In an interview with index.hu, László Andor, the European Commissioner for Employment, Social Affair and Inclusion argued that the Hungarian government knows what the conditions for an EU/IMF loan are, and that minister without portfolio Tamás Fellegi and Commissioner Olli Rehn had discussed this back in January. Andor added that was the reason the government was making changes to its policy was to come in line with what the EU wants.
Although Orbán’s March 15th speech and EU Commission President José Manual Barroso’s response were quite sharp, working out the technical details seems to be happening, and the fact that Hungary is quickly working together in the area of justice signals that the government is willing to compromise.
Andor also had comments about how he felt that the financial crisis in the euro zone was not being addressed well, stressing that his comments did not apply to Hungary. Andor stated that a country outside the union could previously devalue their currency during times of economic hardship, but Hungary was not in that position due to the amount of forex loans taken out by its citizens.
The commissioner also defended the core EU states from accusations that the current crisis was to their benefit at the periphery’s cost, as well seeking to clarify that his recommendation on strengthening employee rights would focus primarily on the building sector, adding that it woul not introduce new legislation, merely reinforce the laws already on the books.
Andor defended his much criticized decision not to be present at the meeting about potentially withholding EU cohesion funds from Hungary, saying he had written an opinion, and that that the decision was made by EU finance ministers, which itself was not final.

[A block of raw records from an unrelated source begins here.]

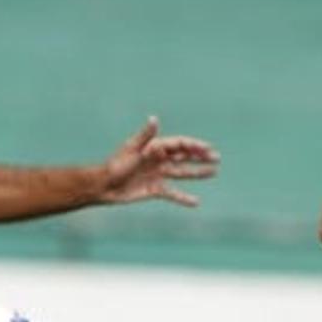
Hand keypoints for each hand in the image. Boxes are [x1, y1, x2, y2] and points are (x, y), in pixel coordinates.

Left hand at [95, 117, 219, 206]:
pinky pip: (173, 194)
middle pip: (184, 157)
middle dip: (200, 157)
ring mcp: (158, 175)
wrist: (104, 186)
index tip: (207, 148)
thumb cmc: (116, 165)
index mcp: (154, 148)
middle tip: (217, 158)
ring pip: (182, 173)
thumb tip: (154, 119)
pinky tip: (196, 202)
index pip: (178, 145)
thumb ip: (146, 137)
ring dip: (198, 173)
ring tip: (214, 172)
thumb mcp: (132, 150)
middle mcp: (158, 160)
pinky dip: (184, 198)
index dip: (193, 146)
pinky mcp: (155, 190)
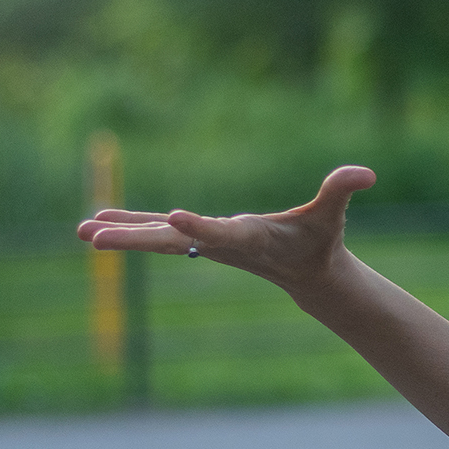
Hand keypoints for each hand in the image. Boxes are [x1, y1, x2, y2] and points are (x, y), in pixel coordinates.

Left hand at [77, 166, 377, 294]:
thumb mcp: (333, 215)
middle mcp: (219, 244)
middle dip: (132, 239)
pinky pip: (158, 231)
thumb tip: (366, 173)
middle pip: (169, 242)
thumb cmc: (321, 241)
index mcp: (247, 237)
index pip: (218, 233)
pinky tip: (99, 220)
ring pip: (156, 238)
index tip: (173, 216)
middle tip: (94, 236)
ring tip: (82, 230)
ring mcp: (205, 243)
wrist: (308, 275)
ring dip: (120, 233)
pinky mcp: (199, 239)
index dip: (197, 226)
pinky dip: (130, 224)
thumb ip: (343, 190)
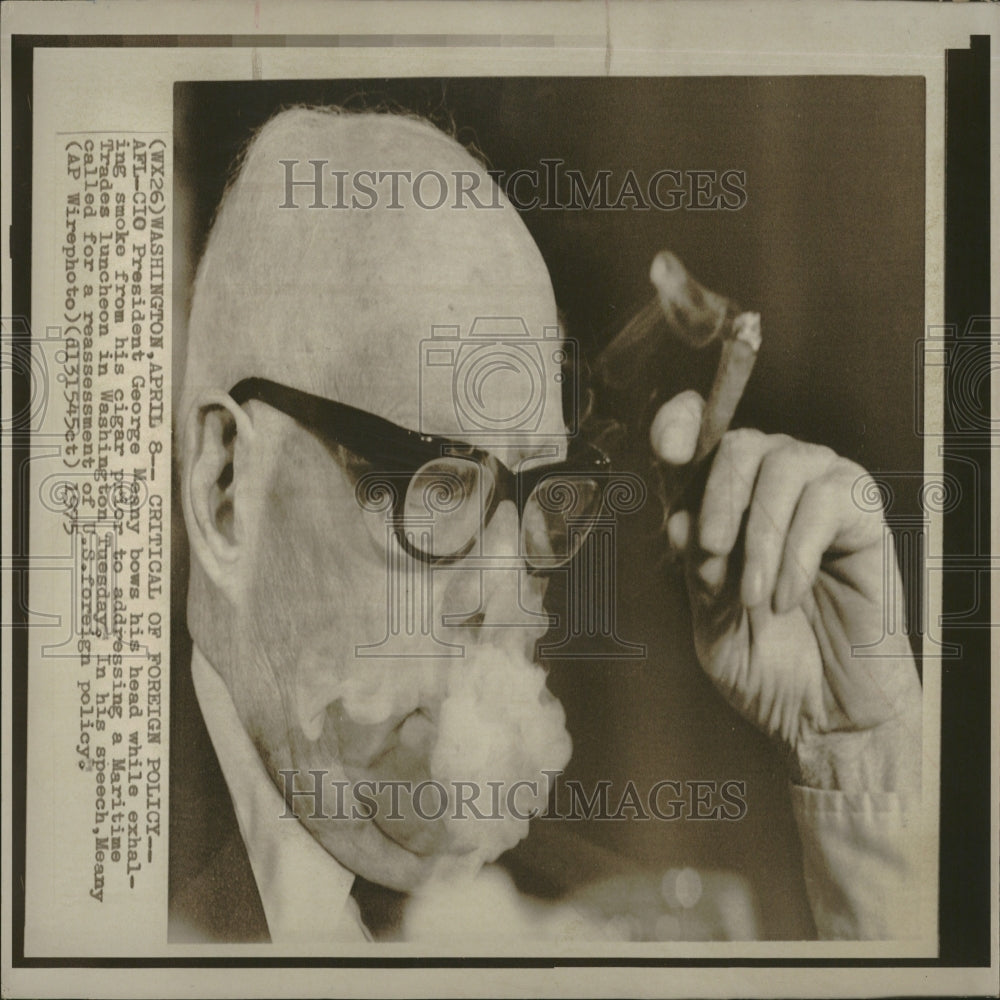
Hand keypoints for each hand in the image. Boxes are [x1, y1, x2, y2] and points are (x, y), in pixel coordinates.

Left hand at [651, 391, 921, 793]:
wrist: (823, 717)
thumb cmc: (762, 667)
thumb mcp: (707, 617)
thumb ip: (693, 564)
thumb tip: (680, 517)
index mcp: (723, 504)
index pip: (698, 437)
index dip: (679, 425)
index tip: (667, 448)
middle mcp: (769, 488)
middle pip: (739, 444)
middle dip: (718, 499)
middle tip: (712, 559)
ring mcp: (819, 495)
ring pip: (784, 463)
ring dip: (759, 534)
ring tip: (753, 598)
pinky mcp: (863, 516)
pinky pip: (828, 498)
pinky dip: (796, 551)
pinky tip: (787, 599)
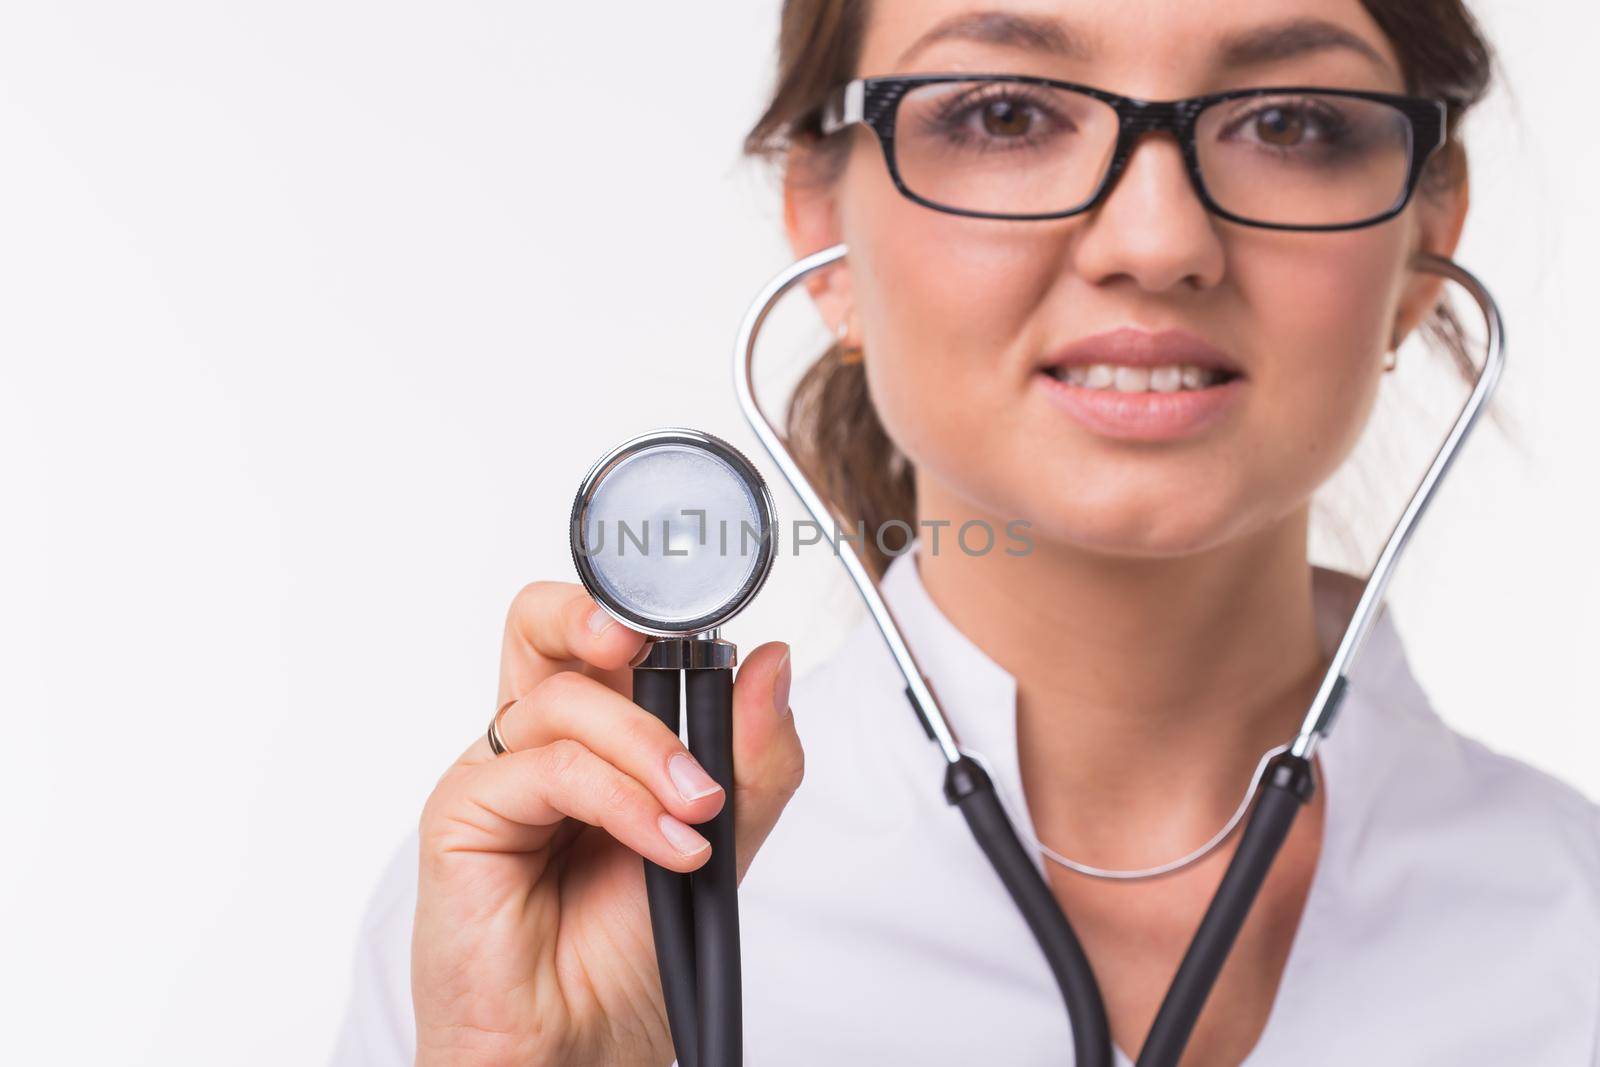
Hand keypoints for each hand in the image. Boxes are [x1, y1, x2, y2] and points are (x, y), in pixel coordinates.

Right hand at [411, 581, 801, 1066]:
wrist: (582, 1050)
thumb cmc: (628, 960)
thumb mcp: (719, 841)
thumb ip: (750, 757)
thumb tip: (774, 662)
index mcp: (589, 742)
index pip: (597, 638)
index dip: (643, 617)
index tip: (715, 636)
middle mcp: (535, 749)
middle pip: (540, 625)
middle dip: (601, 615)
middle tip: (662, 651)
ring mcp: (496, 778)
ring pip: (566, 698)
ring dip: (652, 748)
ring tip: (699, 811)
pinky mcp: (463, 816)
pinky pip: (550, 768)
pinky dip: (621, 800)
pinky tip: (666, 845)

Contrary to what many say in Hungary and abroad, the Hungarian government does not know about any preconditions under which the International Monetary Fund and the European Union would be ready to hold talks on financial aid, Foreign Minister Janos Martonyi said on Tuesday. Martonyi told commercial TV channel ATV’s news programme that imposing political preconditions on Hungary would be unacceptable. Commenting on a meeting behind closed doors by the European affairs committee in parliament on Tuesday, where the infringement procedures against Hungary were discussed, Martonyi said Hungary’s aim was to sign a precautionary agreement with the IMF which would in turn demonstrate that the money “is not needed”. Martonyi said political matters could not be linked to the planned loan agreement. He quoted the example of the independence of the central bank which he said “seems to be basically settled”. On the retirement age for judges at 62, he said “this is not an issue that would affect economic policy.” “If anyone sets political conditions then I believe this would be unacceptable,” Martonyi said. He added that he would find it surprising if political conditions were to be set in Washington.